Once funded, you join the EIC community of over 4,000 companies and gain access to Business Acceleration Services — mentoring, investor introductions, corporate matchmaking, and peer networking. The EIC also runs dedicated events at major tech conferences and facilitates introductions to other EU-funded companies working in adjacent domains. Many EIC-funded companies report that the network effects and credibility boost are as valuable as the funding itself.
Common Mistakes and How to Avoid Them
Having reviewed thousands of EIC Accelerator applications, certain patterns of failure recur. The most common mistake is applying with an innovation that is not genuinely breakthrough. Incremental improvements to existing products, no matter how commercially viable, will not pass evaluation. The EIC is explicitly looking for high-risk, high-reward innovations that the market cannot or will not fund alone.
The second most common failure is a weak or vague commercial strategy. Evaluators want to see that you understand your customer deeply — not just a TAM/SAM/SOM slide, but evidence of real customer engagement: letters of intent, pilot agreements, waitlists, pre-orders. Saying "the market is large" without demonstrating that specific customers will pay for your specific product is insufficient.

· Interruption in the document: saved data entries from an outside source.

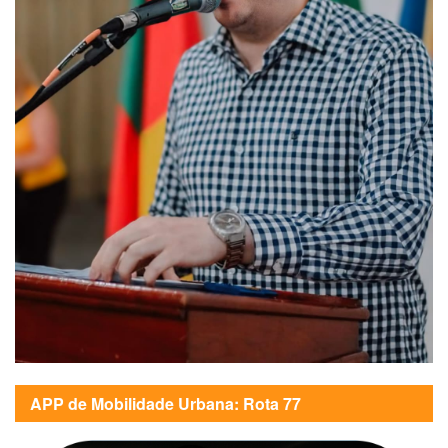
APP de Mobilidade Urbana: Rota 77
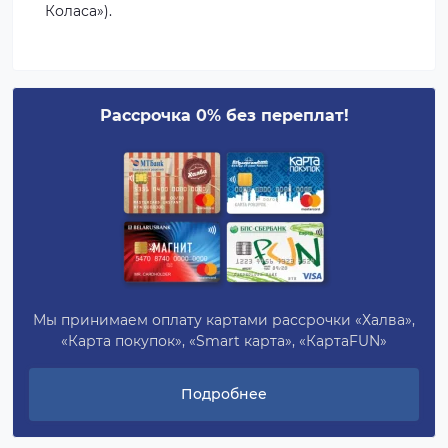
Коласа»).
Рассрочка 0% без переплат!
Мы принимаем оплату картами рассрочки «Халва»,
«Карта покупок», «Smart карта», «КартаFUN»
Подробнее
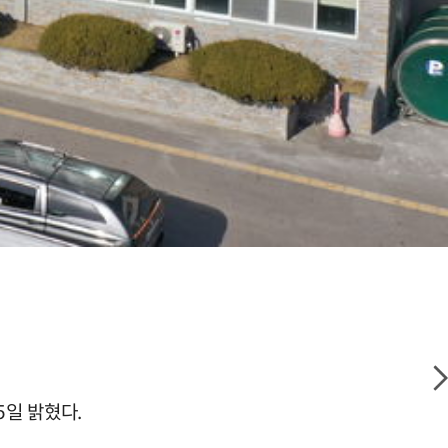
5일 밝혔다.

Other frequent mistakes include: requesting funding that does not match your stage (asking for equity when you are pre-revenue with no prototype), submitting a proposal with internal inconsistencies between the technical description and the budget, failing to explain your competitive advantage relative to both European and global competitors, and neglecting to describe how you will protect your IP. Finally, many applicants underestimate the video and interview components. These are not formalities — they are core evaluation elements where personal credibility, team dynamics, and communication clarity are assessed. Invest as much preparation time in your pitch as in your written proposal.